On December 3, 2004 Alfonso Marin had just dropped off co-workers at their construction site when he was standing behind his parked van at 172nd Street and Broadway in upper Manhattan and an SUV smashed into him, pinning his left leg against the van and crushing his femur.
Marin, then 40 years old, was rushed to the local hospital with a cold, pulseless leg and was diagnosed with severe trauma and massive degloving to his left lower extremity with multiple comminuted segmented fractures, a complete transection of the bone and lacerated blood vessels, including the major artery and vein, causing extensive blood loss.
In the operating room, doctors initially placed an external fixation device on the femur. Then, they performed a revascularization procedure (to try to restore blood flow to the lower leg) and a fasciotomy (to relieve swelling and help blood travel into the vessels toward the foot). Finally, though, after several hours, Marin’s leg was surgically amputated above the knee.
Marin sued the driver who hit him and recovered his full policy limits of $100,000. He then sued the hospital and the doctors (employed by the hospital) claiming that they prematurely abandoned their attempts to save his leg and should not have amputated it.
A Manhattan jury concluded that the vascular surgeon had departed from accepted medical practice when he decided that no sufficient measures would control plaintiff’s bleeding in his leg and proceeded with the amputation. The orthopedic surgeon was exonerated.
The jury then awarded plaintiff pain and suffering damages in the sum of $6,000,000 ($2,000,000 past – nine years, $4,000,000 future – 30 years).
In Marin v. New York City Health & Hosps. Corp. (1st Dept. 2016), both the liability and damages verdicts have been affirmed.
Defendants argued that due to the car crash plaintiff’s leg was already partially amputated when he arrived at the hospital and that heroic efforts to save the leg were made in the operating room but the leg was nonviable and could not be salvaged. That position was refuted by plaintiff’s experts who opined that plaintiff would have had a substantial chance (30-40%) of saving the leg if a Fogarty catheter had been used to reestablish circulation.
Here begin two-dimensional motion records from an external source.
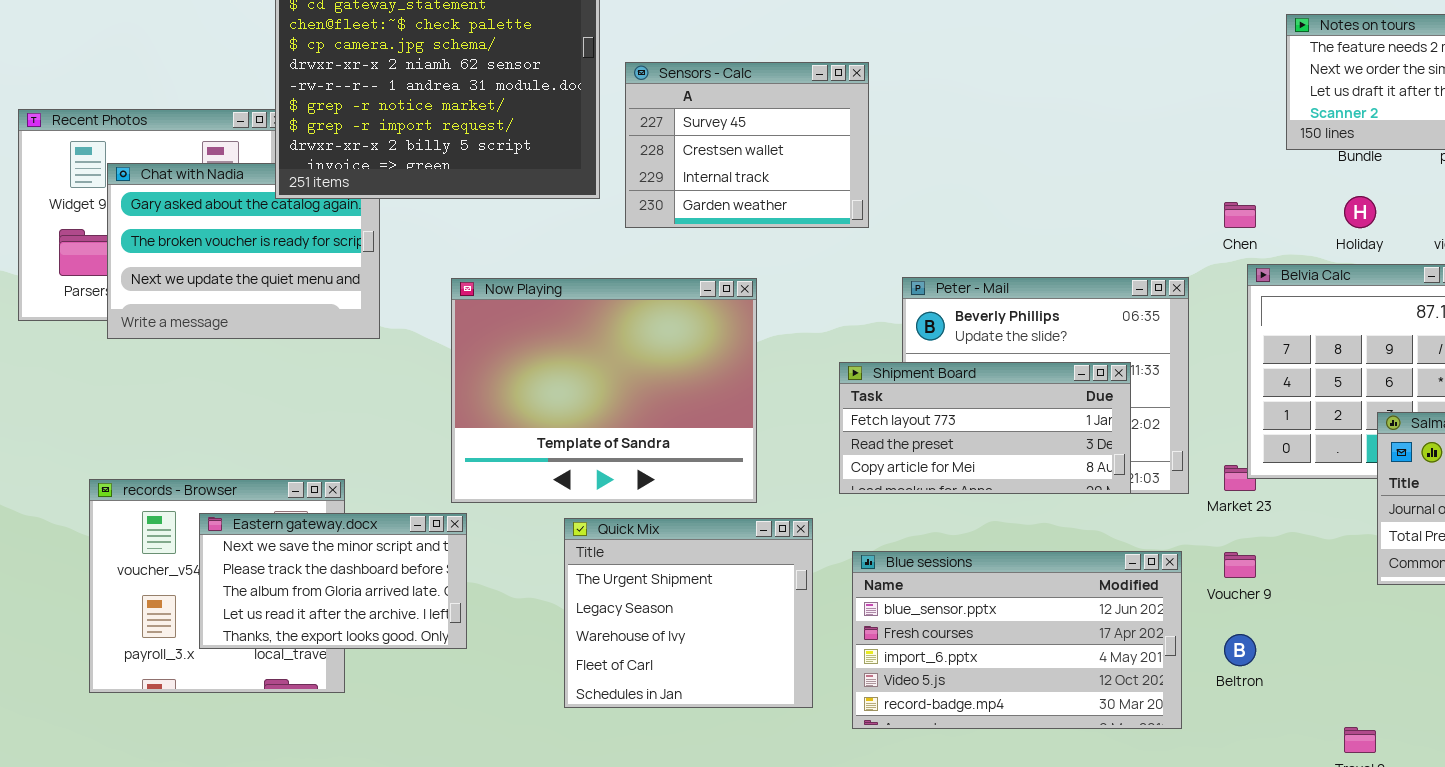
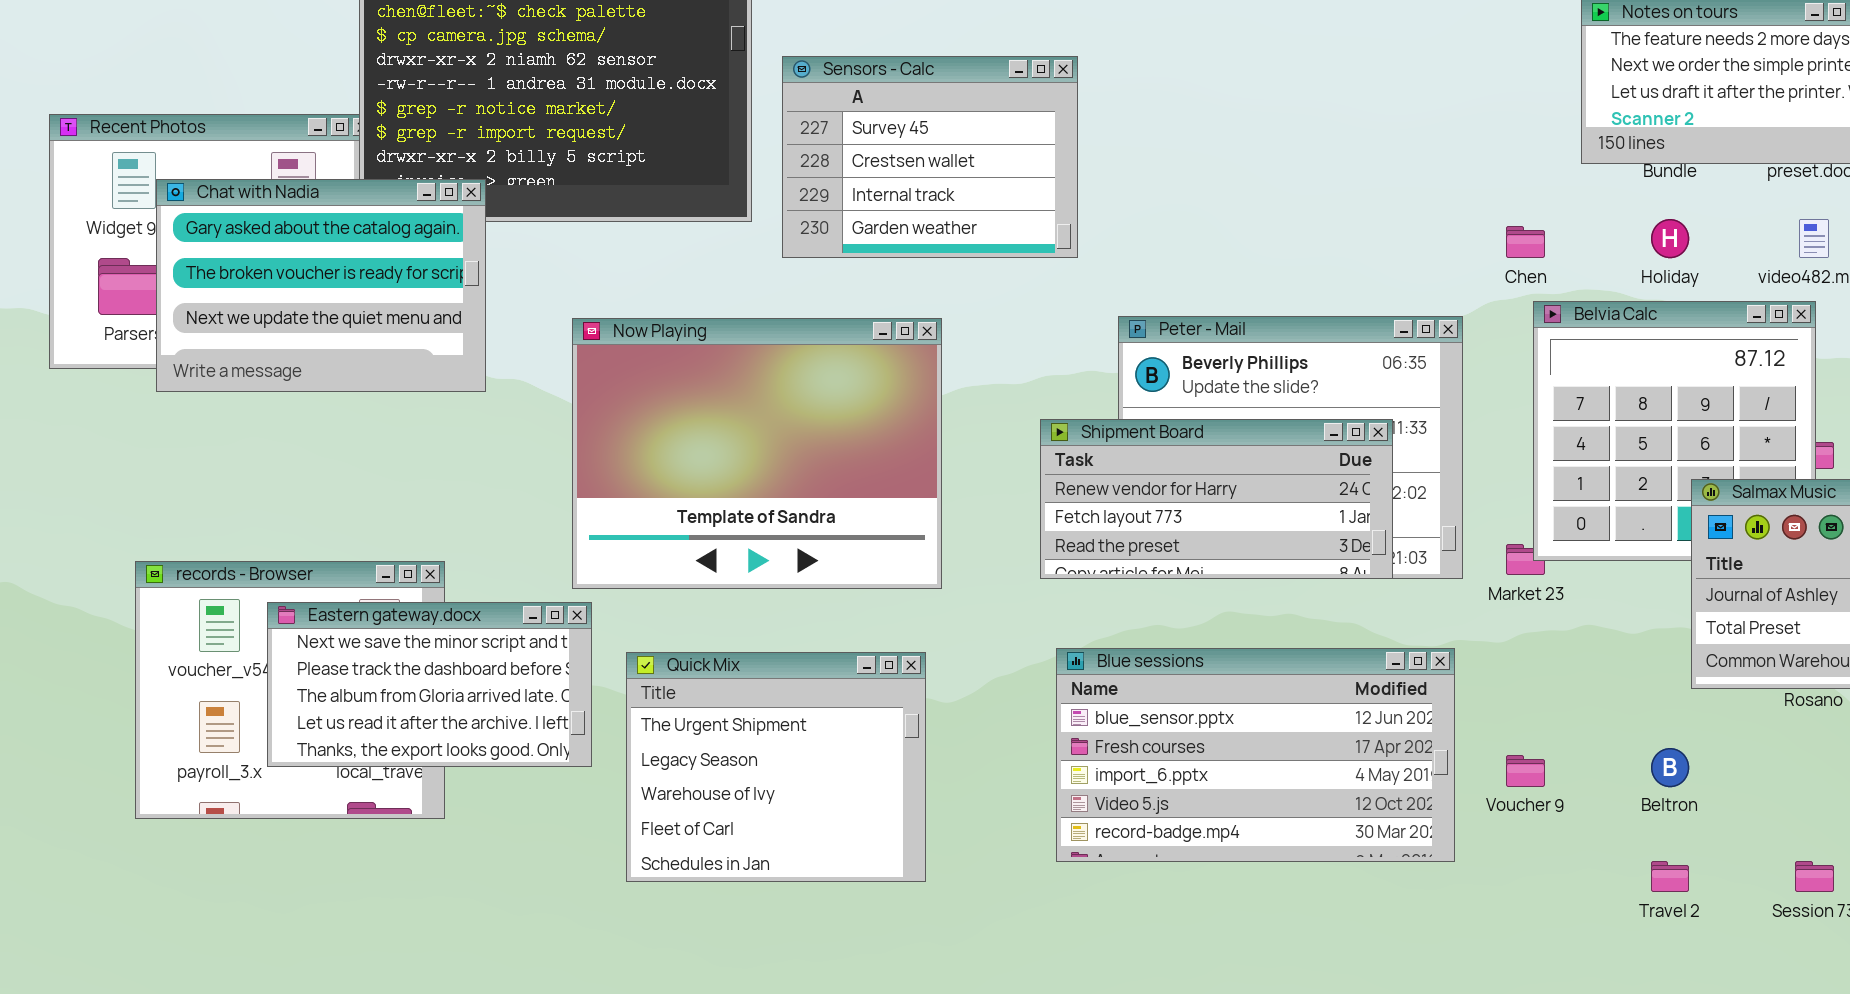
Chat with Nadia: [107,163,380,339] -> [156,179,486,392], raised
Shipment Board: [839,362,1131,494] -> [1040,419,1393,579], scrolled up 1 row
Quick Mix: [564,518,813,708] -> [626,652,926,882], moved
Voucher 9: [1224,552,1256,578] -> [1506,755,1545,787], moved
Beltron: [1224,634,1256,666] -> [1651,748,1689,787], moved

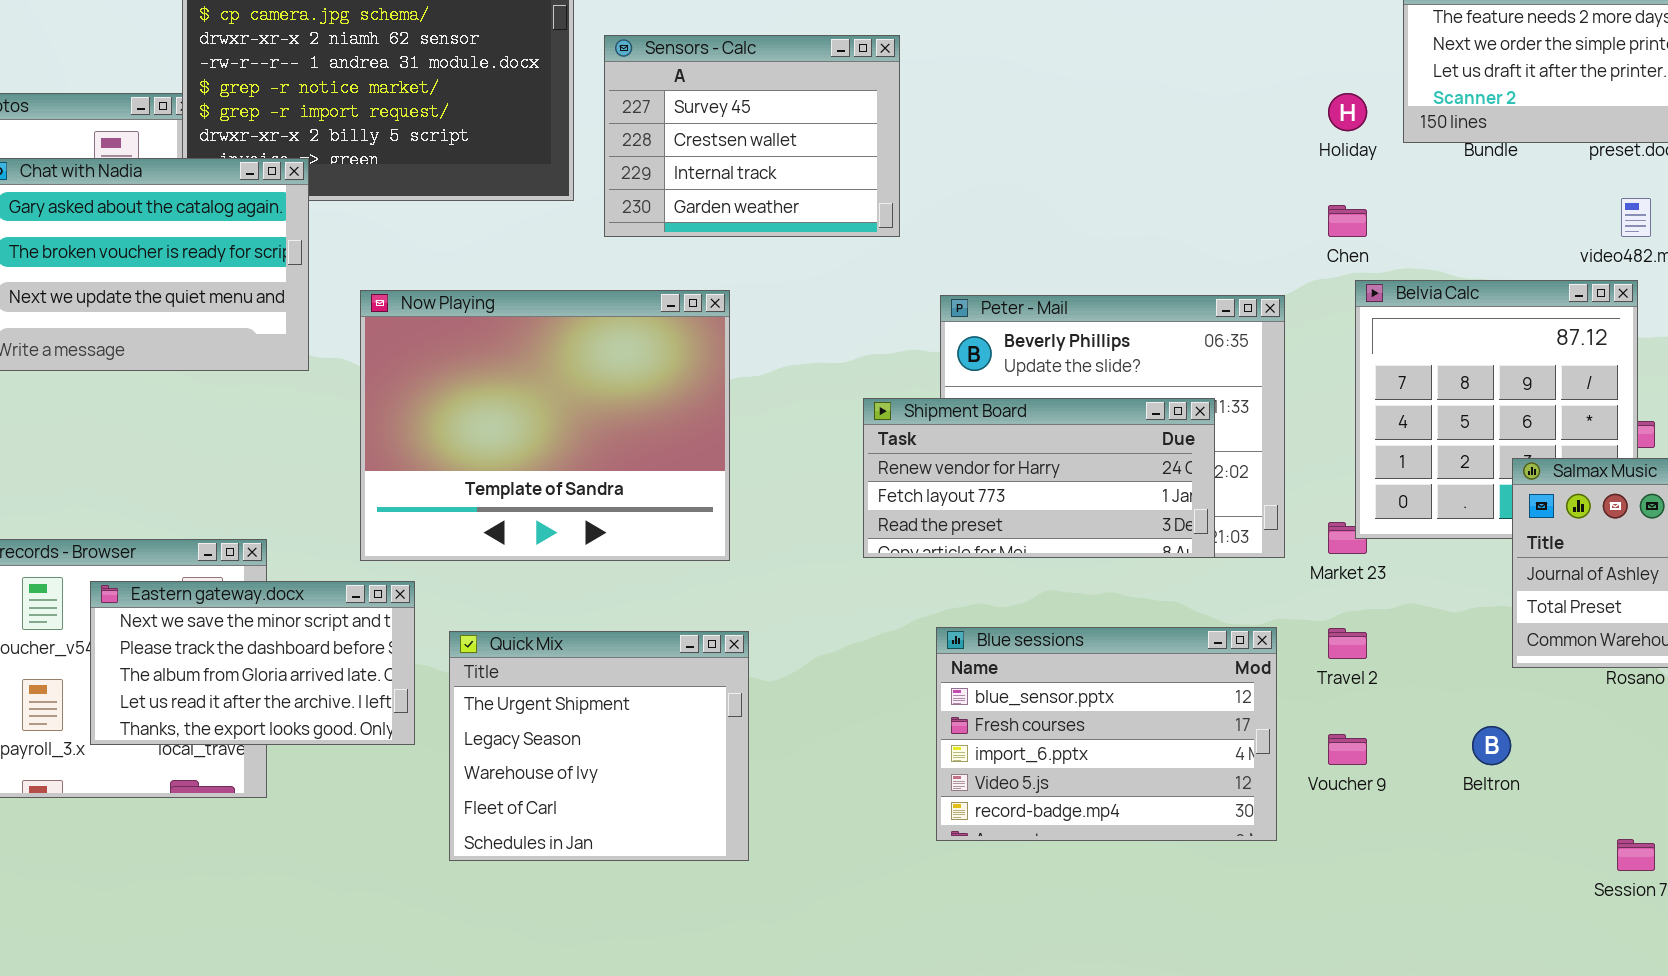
Holiday: [1651,219,1689,258] -> [1328,93,1367,131], moved
Now Playing: [572,318,942,589] -> [360,290,730,561], moved
Blue sessions: [1056,648,1455,862] -> [936,627,1277,841], resized
Travel 2: [1651,861,1689,892] -> [1328,628,1367,659], moved

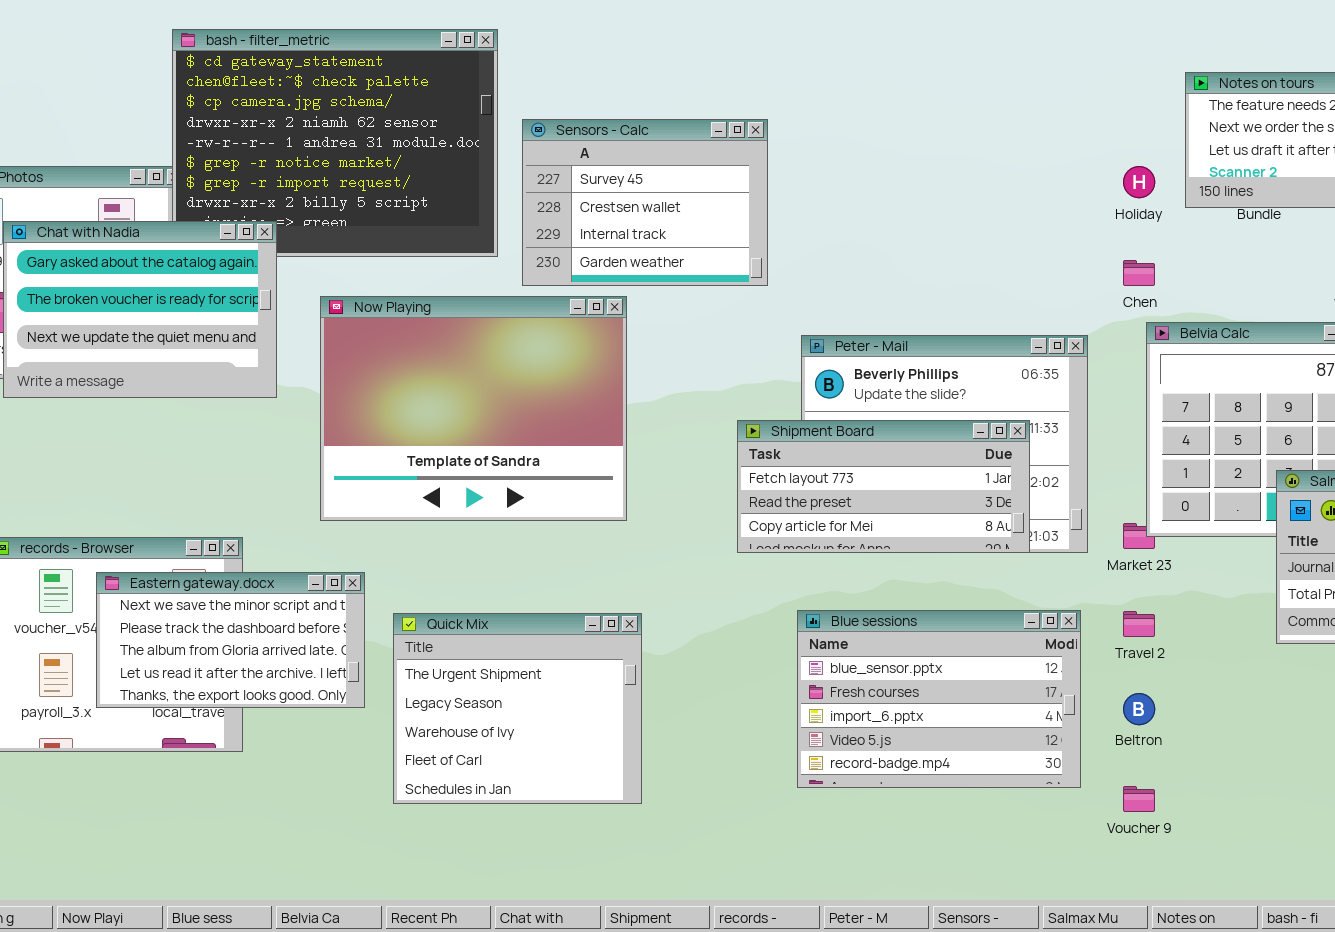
Now Playing: [360,290,730,561] -> [320,296,627,521], moved
Shipment Board: [863,398,1215,558] -> [737,420,1030,553], scrolled down 1 row
Beltron: [1472,726,1511,765] -> [1123,693,1155,725], moved
Voucher 9: [1328,734,1367,765] -> [1123,786,1155,812], moved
As to damages, defendants argued (unsuccessfully) that:
- the trial judge improperly denied their request to have the jury apportion liability with the SUV driver (which, they contended, would have resulted in a complete or at least substantial reduction of the percentage of fault and thus the amount of damages they had to pay) and
- the award was excessive because plaintiff would unquestionably have had significant permanent injuries regardless of any malpractice since his leg was crushed and “functionally amputated” from the impact.
Plaintiff conceded that his damages should be “less than an identically situated plaintiff whose entire injury was caused by the party-defendant” but argued, successfully, that the jury’s award was proper because the judge correctly charged the jurors that plaintiff “should be compensated only to the extent that [the jurors] find his condition was made worse” and not “for damage done to the leg prior to his arrival [at] the hospital.”
Here are the injury details:
- above-the-knee amputation of left leg
- placement of five prosthetic legs to date (with several more needed in the future)
- shrinking stump and ulcers
- constant “phantom” pain (despite prescription pain medications)
- worsening prognosis as to ability to ambulate leading to wheelchair confinement in the future
Inside Information:
- Plaintiff could not return to any type of construction work but was able to earn money by selling ices from a cart in the summer and churros in the winter.
- The jury heard from life care plan experts for both sides and awarded economic damages in the sum of $1,652,755 for future medical and psychological care, medications, equipment and supplies, and physical therapy.
- The vascular surgeon who was found liable testified that he had used the Fogarty catheter; however, there was no mention of the catheter in the medical records. Plaintiff’s trial counsel, Ryan Asher, stated in his closing argument that it was an “incredible moment” when one of the defendant’s experts testified that in his opinion the catheter had not been used.